Thursday, April 07, 2005

Extending Daylight Saving Time: It's About the Money

When I was a kid and asked my mom what daylight saving time (DST) was. She said it was like a guy whose feet stuck out and got cold at night because his blanket was too short. So he cut a foot off the top of the blanket and sewed that portion onto the bottom to make the blanket longer.

Some of our lawmakers seem to actually believe this would be effective. On Wednesday, the House Energy and Commerce Committee approved an amendment to the energy bill under consideration that would extend DST by two months. (See story). Rep. Ed Markey (D-Mass) said, “The more daylight we have, the less electricity we use.”

I may be picking at nits, but changing a clock does not produce more daylight. What Rep. Markey probably meant is that we tend to use more electricity later in the day coincidental with sundown, so that shifting an hour of daylight to later in the day would result in a reduction in energy usage. He cited a Transportation Department estimate showing that the proposed extension of DST would save the equivalent of 10,000 barrels of oil daily.

10,000 barrels of oil! That’s a lot, isn’t it? Well, no, it really isn’t. The country uses about 20 Million barrels daily. 10,000 barrels is a savings of only 1/20%. In other words, it’s almost nothing. It’s a symbolic feel-good piece of legislation. These people want my children to go to school in the dark for a symbolic gesture? They want our schoolchildren groggy for the first three hours of school instead of just the first two, merely so that they can pat themselves on the back for theoretically reducing energy usage by almost nothing?

The assumption seems to be that reduced energy usage is such a desirable goal that it outweighs all other considerations, even if it’s only an infinitesimal reduction. Before passing a sweeping measure that will impact the lives of every single American and the people they interact with internationally, our lawmakers should consider all of the ramifications of this proposal.
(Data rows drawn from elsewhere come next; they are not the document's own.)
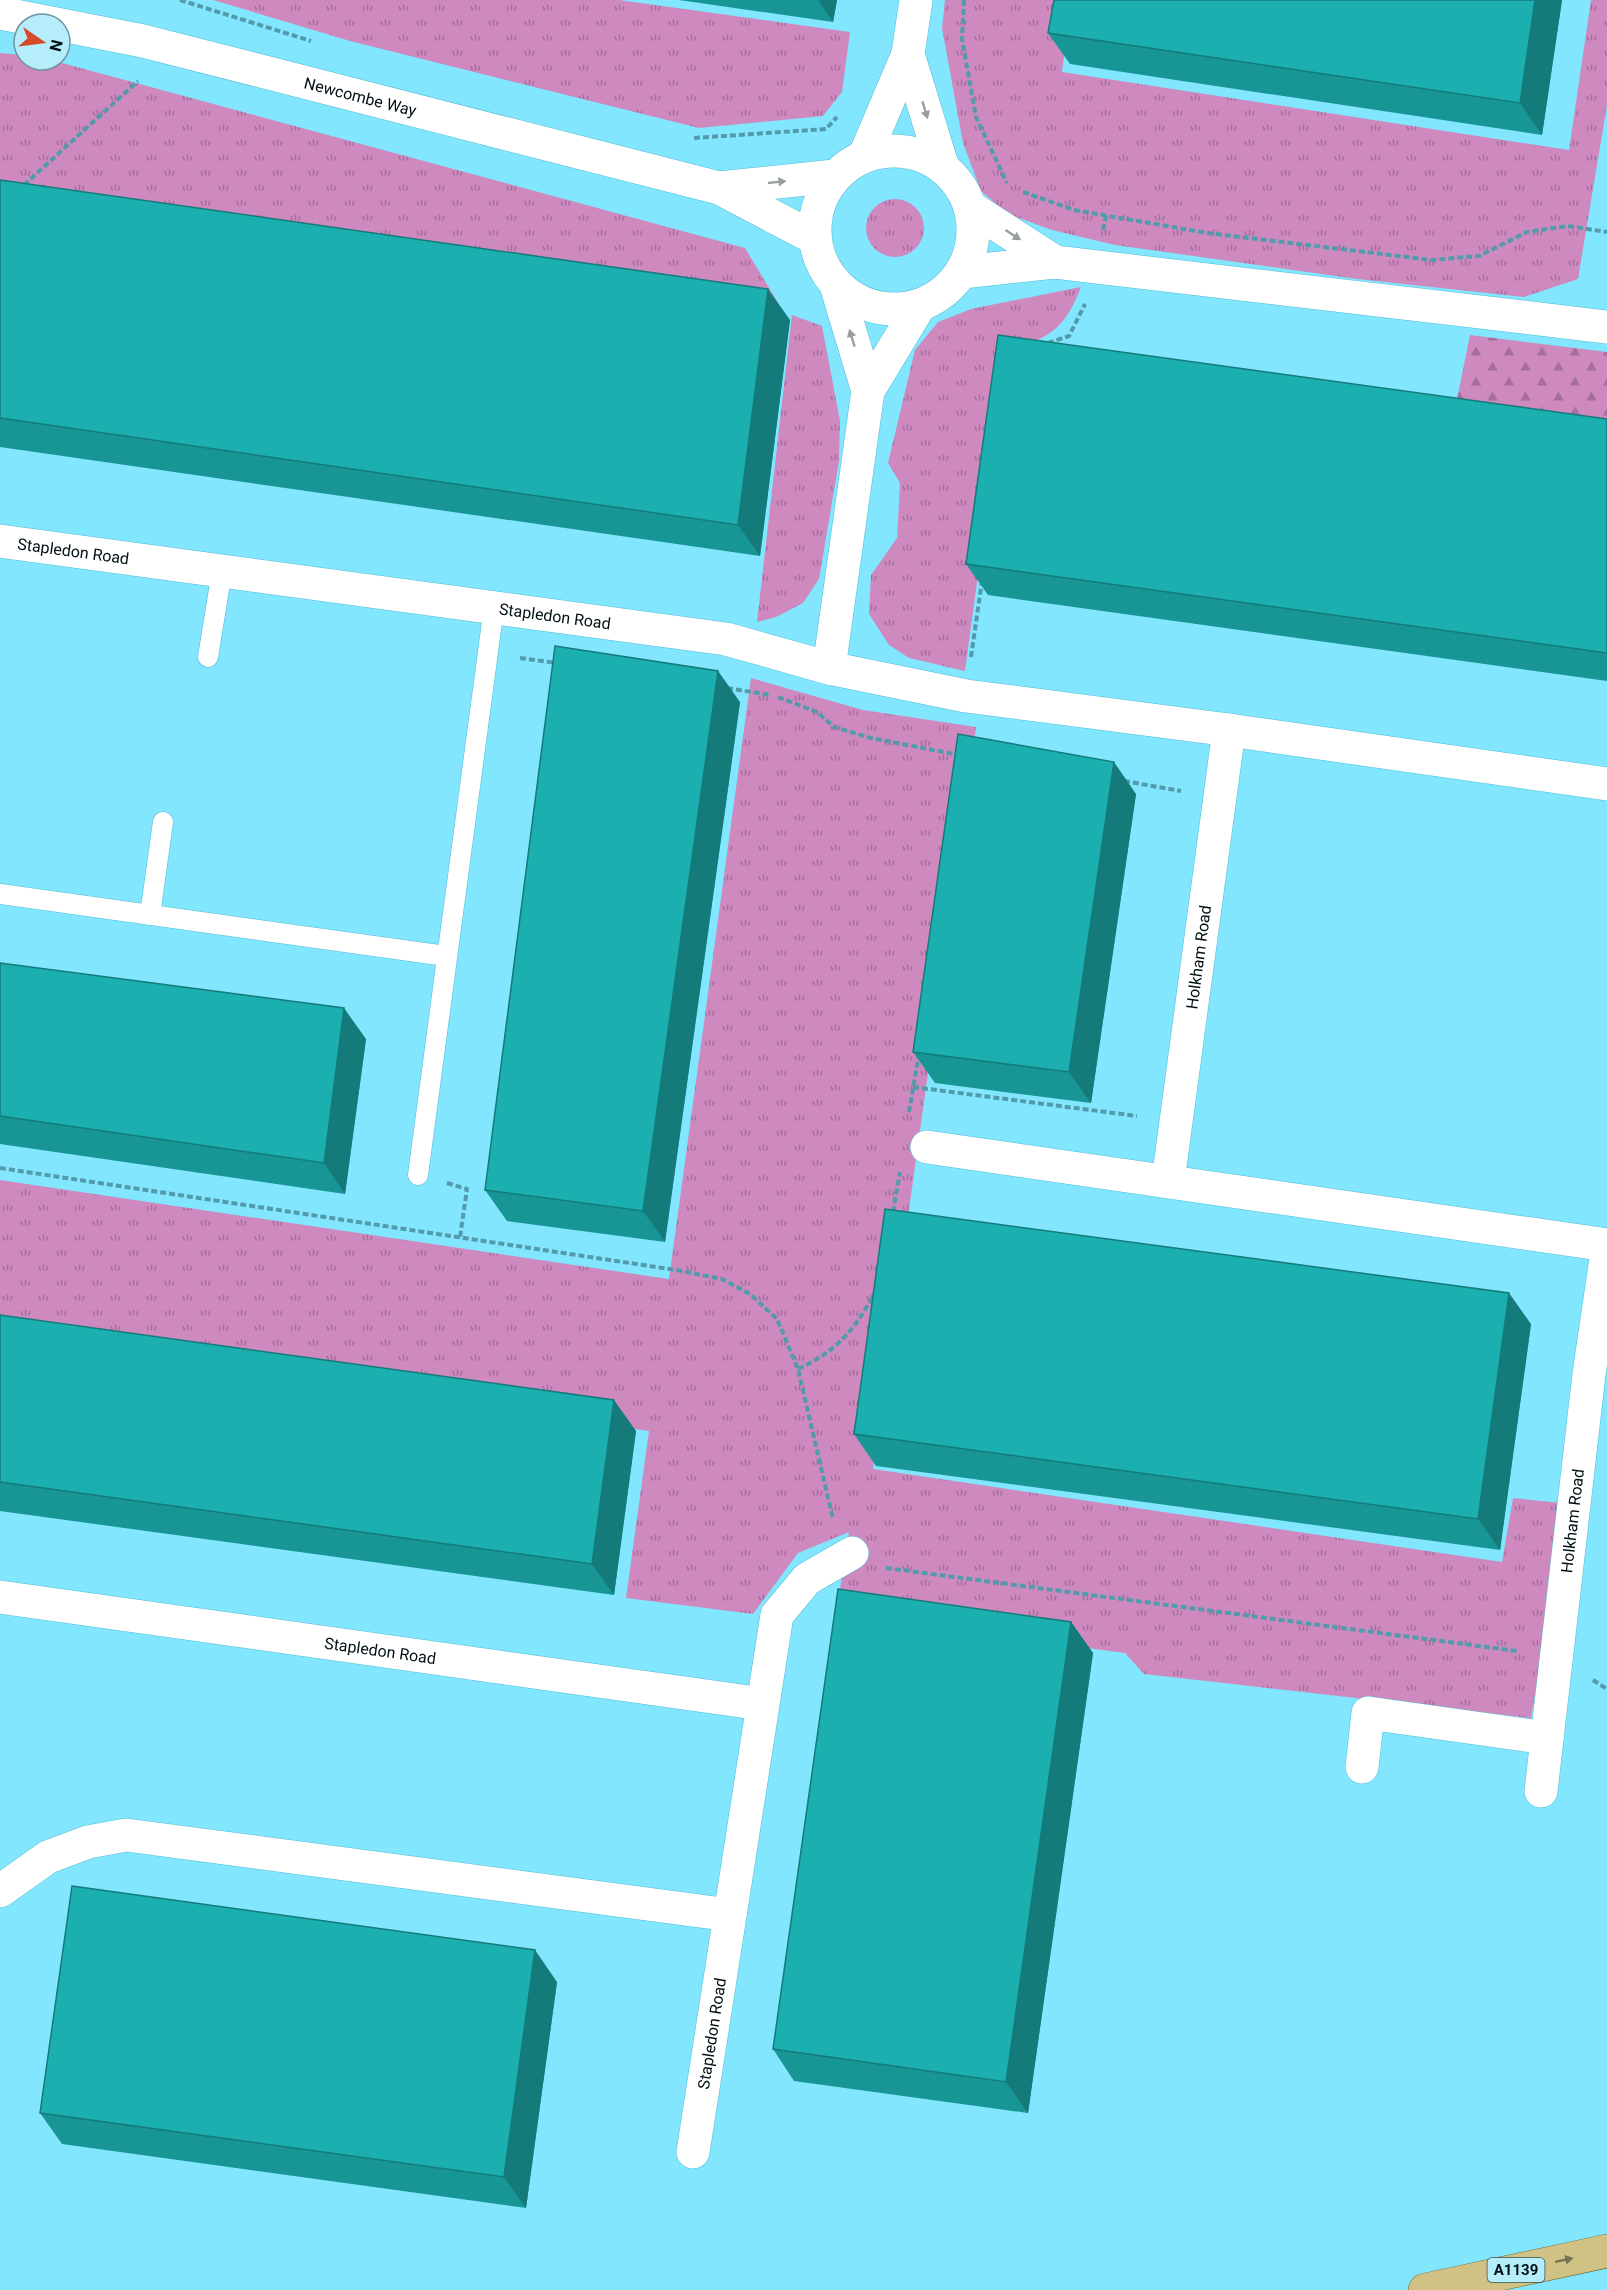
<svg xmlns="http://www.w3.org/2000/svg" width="1607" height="2290" font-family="Roboto,sans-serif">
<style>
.grass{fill:url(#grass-tufts)}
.forest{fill:url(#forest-firs)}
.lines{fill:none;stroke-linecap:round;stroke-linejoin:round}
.service-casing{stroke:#55bcd3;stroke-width:21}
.minor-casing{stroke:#55bcd3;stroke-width:34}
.tertiary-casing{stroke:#55bcd3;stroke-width:34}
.primary-casing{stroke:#736829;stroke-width:34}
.path{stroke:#539aab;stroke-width:4;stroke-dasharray:6 3;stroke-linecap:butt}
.service{stroke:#fff;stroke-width:20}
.minor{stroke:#fff;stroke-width:33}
.tertiary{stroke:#fff;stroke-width:33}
.primary{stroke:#d0c185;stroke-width:33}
.wall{fill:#189696}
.shaded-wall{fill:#147a7a}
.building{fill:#1cafaf;stroke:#147a7a;stroke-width:1.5}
.oneway{fill:#999fa1}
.oneway2{fill:#727153}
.labels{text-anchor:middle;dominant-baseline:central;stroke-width:5;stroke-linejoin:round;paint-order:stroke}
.shield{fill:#b5edfb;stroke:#36525a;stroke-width:1.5}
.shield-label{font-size:15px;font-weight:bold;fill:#001015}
.street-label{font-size:16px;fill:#001015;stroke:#b5edfb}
</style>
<defs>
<pattern id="grass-tufts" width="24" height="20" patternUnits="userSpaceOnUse" patternTransform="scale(1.5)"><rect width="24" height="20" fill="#ce8abf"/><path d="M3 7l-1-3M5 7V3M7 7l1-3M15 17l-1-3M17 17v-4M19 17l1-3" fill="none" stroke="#a56f9a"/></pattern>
<pattern id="forest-firs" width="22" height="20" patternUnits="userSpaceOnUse" patternTransform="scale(1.5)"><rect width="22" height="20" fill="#ce8abf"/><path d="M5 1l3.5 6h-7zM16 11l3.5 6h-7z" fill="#a56f9a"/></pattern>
</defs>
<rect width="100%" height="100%" fill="#81e6fe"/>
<g class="grass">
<path d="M213 0H619L850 32 842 92 823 116 699 128 350 41Z"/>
<path d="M945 0H1071L1062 72 1569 150 1591 0H1607V105L1578 279 1524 297 1357 279 1115 245 1052 230 1008 214 981 191 963 143 942 28Z"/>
<path d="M0 53 24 55V60H51L745 248 780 306 0 196Z"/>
<circle cx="895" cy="228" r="29"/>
<path d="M1081 287C1063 333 1050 334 1008 354L965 671 909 658 889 645 869 614 871 575 897 538 900 483 888 463 915 350 938 322 971 309Z"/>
<path d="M792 315 822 326 840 421 839 461 819 579 803 603 776 617 757 622Z"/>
<path d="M751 678 863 710 976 727 873 1469 1502 1562 1513 1498 1561 1503 1555 1575 1531 1718 1144 1674 1125 1653 836 1615 849 1532 798 1553 753 1614 626 1598 649 1431 0 1339V1180L669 1279Z"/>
</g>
<path class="forest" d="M1470 335 1607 352V441L1453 419Z"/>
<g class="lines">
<g class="service-casing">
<g id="service">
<path d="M208 657 222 571"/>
<path d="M0 894 446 956"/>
<path d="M150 915 163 822"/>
<path d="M418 1175 494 607"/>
</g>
</g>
<g class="minor-casing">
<g id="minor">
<path d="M908 54 942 165"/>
<path d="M865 155 908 54 916 0"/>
<path d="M836 285 868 391"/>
<path id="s1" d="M0 541 726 639 829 668 868 391 920 305"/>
<path d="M829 668 966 696 1229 730 1607 784"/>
<path d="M927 1147 1607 1245"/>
<path id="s2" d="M1168 1181 1229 730"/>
<path id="s3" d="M0 1597 762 1704"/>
<path d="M1362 1767 1368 1713 1547 1738"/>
<path id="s4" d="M1541 1791 1589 1374 1607 1252"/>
<path d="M0 1891 48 1857 88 1842 126 1835 730 1915"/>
<path id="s5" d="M693 2152 777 1615 807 1579 852 1553"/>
</g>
</g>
<g class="tertiary-casing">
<g id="tertiary">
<path id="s6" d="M0 13 143 41 719 188 814 238"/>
<circle cx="894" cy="230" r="79"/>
<path d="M719 188 835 176"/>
<path d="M971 208 1055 262"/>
<path d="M962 272 1055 262 1607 327"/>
</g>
</g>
<g class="primary-casing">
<path id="primary" d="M1425 2290 1607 2251"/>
</g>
<g class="path">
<path d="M180 0 311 41"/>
<path d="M964 0 962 39 976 117 1007 183"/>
<path d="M694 138 826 129 837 117"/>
<path d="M24 185 138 81"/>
<path d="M1023 192 1074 210 1207 233 1432 260 1479 256 1527 232 1568 226 1607 232"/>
<path d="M1103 230 1106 216"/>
<path d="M1048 343 1069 336 1085 304"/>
<path d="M971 657 982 581"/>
<path d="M520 658 557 663"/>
<path d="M727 688 770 695"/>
<path d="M778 697 817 712 834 727 871 738 959 755"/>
<path d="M1124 781 1181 791"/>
<path d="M913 1087 1137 1116"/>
<path d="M909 1112 919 1054"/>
<path d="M0 1168 676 1270 722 1279 750 1294 777 1319 798 1369 833 1519"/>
<path d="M447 1183 467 1189 460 1237"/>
<path d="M893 1212 900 1172"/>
<path d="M798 1369C837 1351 855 1330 875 1292"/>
<path d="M886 1568 1517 1651"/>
<path d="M1593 1680 1607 1689"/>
</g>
<use href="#service" class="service"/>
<use href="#minor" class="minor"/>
<use href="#tertiary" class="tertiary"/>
<use href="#primary" class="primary"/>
</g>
<g class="wall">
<path d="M679 0H837L833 22Z"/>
<path d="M1562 0 1542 135 1070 64 1048 33Z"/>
<path d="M0 180 790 320 760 556 0 447Z"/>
<path d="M1607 419V681L988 595 966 564Z"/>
<path d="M740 702 665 1242 507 1221 485 1190Z"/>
<path d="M1136 794 1091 1103 935 1083 913 1052Z"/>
<path d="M0 963 366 1039 345 1194 0 1144Z"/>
<path d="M0 1315 636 1431 614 1595 0 1511Z"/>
<path d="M1531 1324 1500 1550 876 1466 854 1434Z"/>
<path d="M1071 1622 1093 1653 1028 2113 794 2081 773 2049Z"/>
<path d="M557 1982 526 2208 62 2144 40 2113Z"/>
</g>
<g class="shaded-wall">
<path d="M818 0H837L833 22Z"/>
<path d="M1535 0H1562L1542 135 1520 103Z"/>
<path d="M768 289 790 320 760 556 738 525Z"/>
<path d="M718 671 740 702 665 1242 643 1211Z"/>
<path d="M1114 762 1136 794 1091 1103 1069 1072Z"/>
<path d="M344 1008 366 1039 345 1194 324 1163Z"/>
<path d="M1509 1293 1531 1324 1500 1550 1478 1519Z"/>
<path d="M614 1400 636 1431 614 1595 592 1564Z"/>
<path d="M1071 1622 1093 1653 1028 2113 1006 2082Z"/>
<path d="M535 1950 557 1982 526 2208 504 2177Z"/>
</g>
<g class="building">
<path d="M1054 0H1535L1520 103 1048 33Z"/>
<path d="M0 180 768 289 738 525 0 418Z"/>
<path d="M998 335 1607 419V653L966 564Z"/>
<path d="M555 646 718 671 643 1211 485 1190Z"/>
<path d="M958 734 1114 762 1069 1072 913 1052Z"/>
<path d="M0 963 344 1008 324 1163 0 1116Z"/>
<path d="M885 1209 1509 1293 1478 1519 854 1434Z"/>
<path d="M0 1315 614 1400 592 1564 0 1482Z"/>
<path d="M838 1589 1071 1622 1006 2082 773 2049Z"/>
<path d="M72 1886 535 1950 504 2177 40 2113Z"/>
</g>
<defs><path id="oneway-solid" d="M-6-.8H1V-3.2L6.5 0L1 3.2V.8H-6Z" transform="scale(1.5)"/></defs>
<g class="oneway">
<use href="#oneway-solid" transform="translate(925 110) rotate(73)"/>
<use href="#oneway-solid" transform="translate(777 182) rotate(-6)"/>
<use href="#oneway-solid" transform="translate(1013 235) rotate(33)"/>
<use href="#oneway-solid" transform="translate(852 338) rotate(-107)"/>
</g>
<use class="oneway2" href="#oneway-solid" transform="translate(1564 2260) rotate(-12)"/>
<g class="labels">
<rect class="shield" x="1487.5" y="2258" width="57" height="24" rx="4.5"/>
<g class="shield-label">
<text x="1516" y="2270">A1139</text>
</g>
<g class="street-label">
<text stroke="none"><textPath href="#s6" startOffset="370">Newcombe Way</textPath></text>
<text stroke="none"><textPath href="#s1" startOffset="74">Stapledon Road</textPath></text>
<text stroke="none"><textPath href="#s1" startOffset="560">Stapledon Road</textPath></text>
<text stroke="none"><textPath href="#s2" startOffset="226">Holkham Road</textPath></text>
<text stroke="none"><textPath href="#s4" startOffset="272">Holkham Road</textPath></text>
<text stroke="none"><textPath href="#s3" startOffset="384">Stapledon Road</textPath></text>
<text stroke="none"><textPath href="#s5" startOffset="120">Stapledon Road</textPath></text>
</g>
</g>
<g transform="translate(42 42) rotate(104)"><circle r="28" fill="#b5edfb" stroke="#6d959f" stroke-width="1.5"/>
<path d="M0-4.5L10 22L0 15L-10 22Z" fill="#d54b2a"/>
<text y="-9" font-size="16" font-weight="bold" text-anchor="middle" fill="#001015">N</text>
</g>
</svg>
If history is any indication (see here and here and here), the legislative effort to extend DST is being promoted by lobbyists for the sports, sporting equipment, retailing, automaker and oil industries. (Can you say, “KA-CHING!” children?) They believe that people attend more sporting events, buy more sports equipment, do more shopping, and drive more when it is lighter later. Could it be that Rep. Markey and his colleagues are more interested in this than in energy savings? Never mind the documented increase in school bus accidents during the dark mornings or the fact that the DOT estimate is based on the early 70s when far fewer people had air conditioning.

If DST is such a magnificent thing, why don’t our lawmakers simply mandate it year round as has been done temporarily at least twice in the past? Many Americans hate doing the twice-annual clock shift anyway. I suppose if lawmakers were go year round right now they would give up any future bargaining chit to garner more cash from the aforementioned deep-pocketed special interest groups a few years down the road. They don’t want to kill the goose that lays the golden eggs just yet.